(Listed records begins)

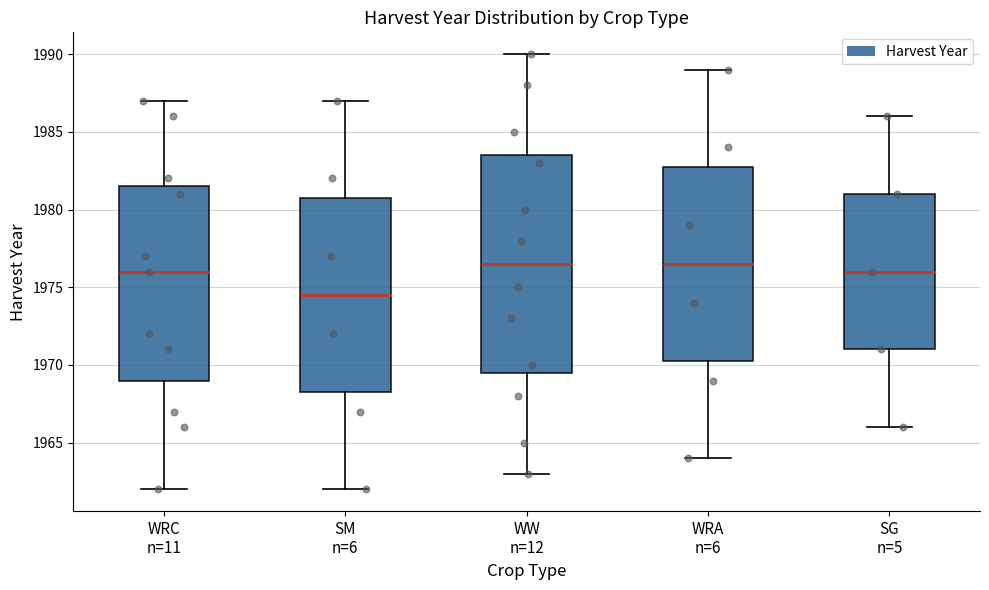

Where does the lower whisker of the box for WRC n=11 end on the y-axis? The values are not printed on the chart, so give them approximately, as read against the axis.

1962.0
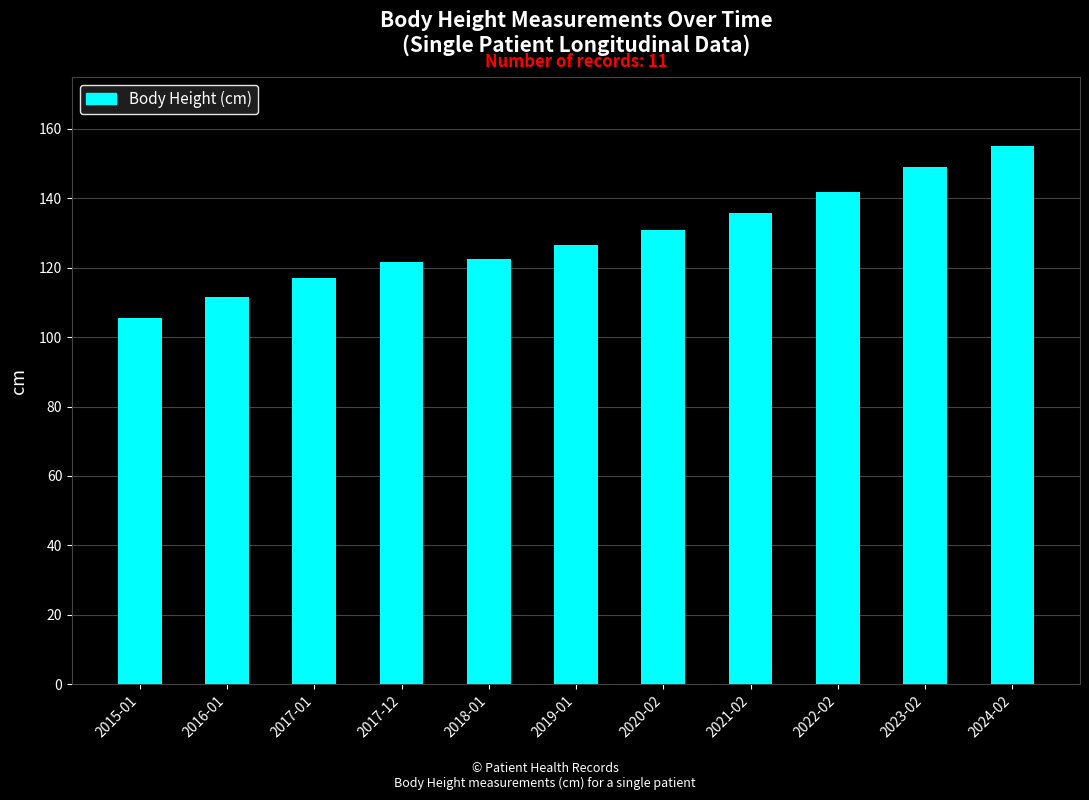

What is the value of the 6th bar from the left?

126.7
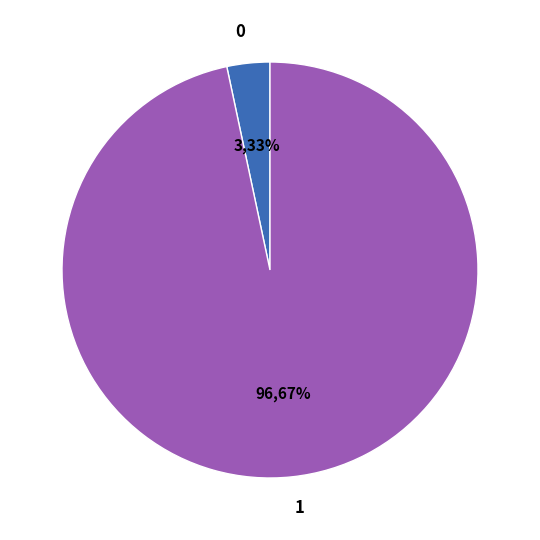

Does any single category account for the majority?

Yes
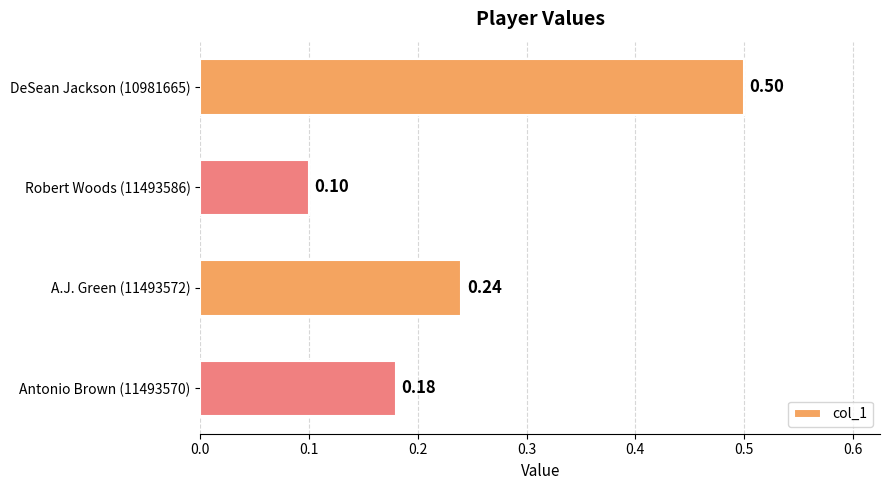

Does the chart contain any negative values?

No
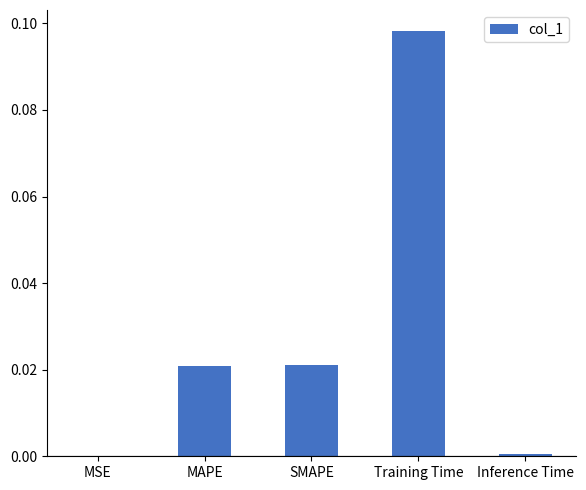

True or false: the data shows 0.0 at MAPE.

True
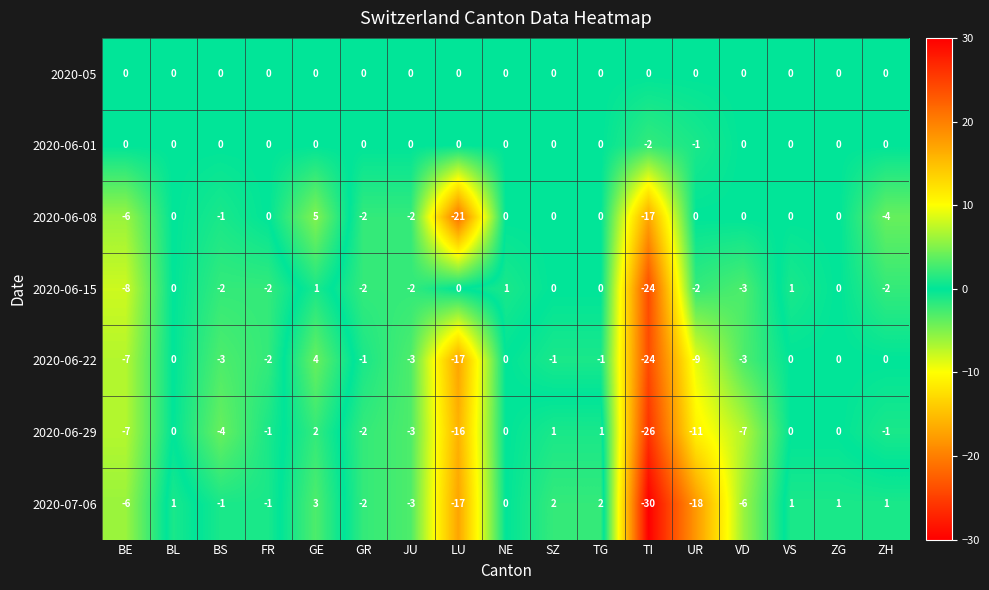

Which series has the widest spread of values?

2020-07-06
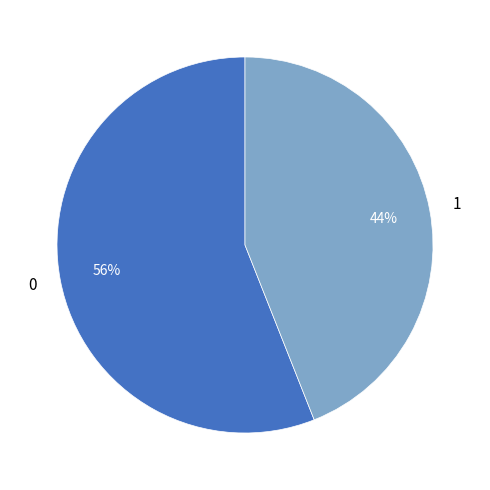

To the nearest percent, what is the difference between the largest and smallest slice percentages?

12%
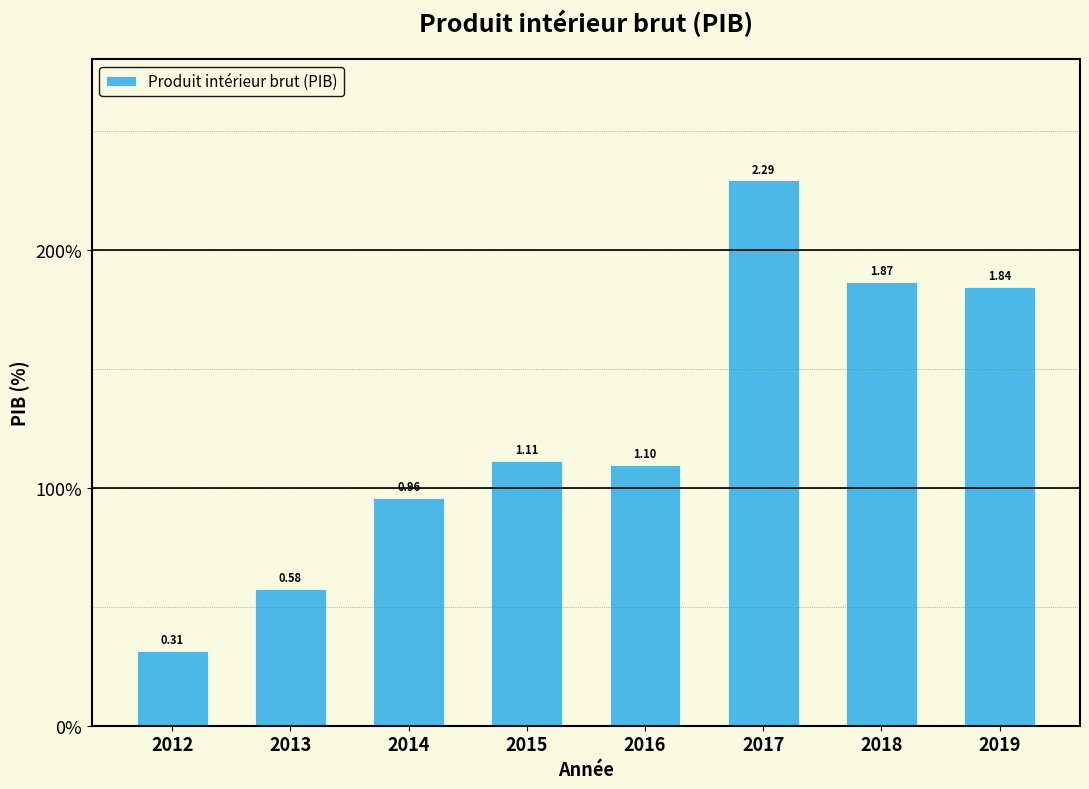

List the labels in order of value, largest first.

2017, 2018, 2019, 2015, 2016, 2014, 2013, 2012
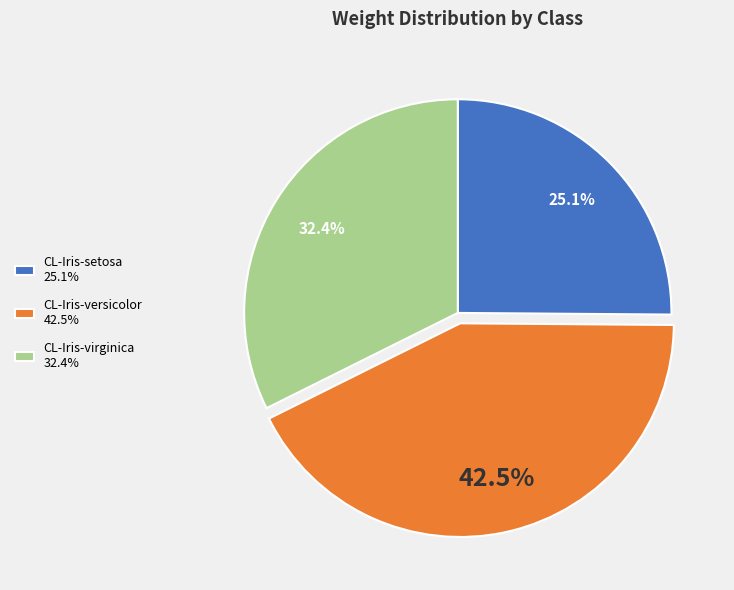

Is there a majority slice in this chart?

No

(Listed records ends)

» What is needed: Could you write out everything in the listing from the line containing "Which series has the widest spread of values?" down to the end of the listing, switching "slice" to "wedge" and keeping all else unchanged, and leaving the pictures out?

» Task result:
Which series has the widest spread of values?

2020-07-06

To the nearest percent, what is the difference between the largest and smallest wedge percentages?

12%

List the labels in order of value, largest first.

2017, 2018, 2019, 2015, 2016, 2014, 2013, 2012

Is there a majority wedge in this chart?

No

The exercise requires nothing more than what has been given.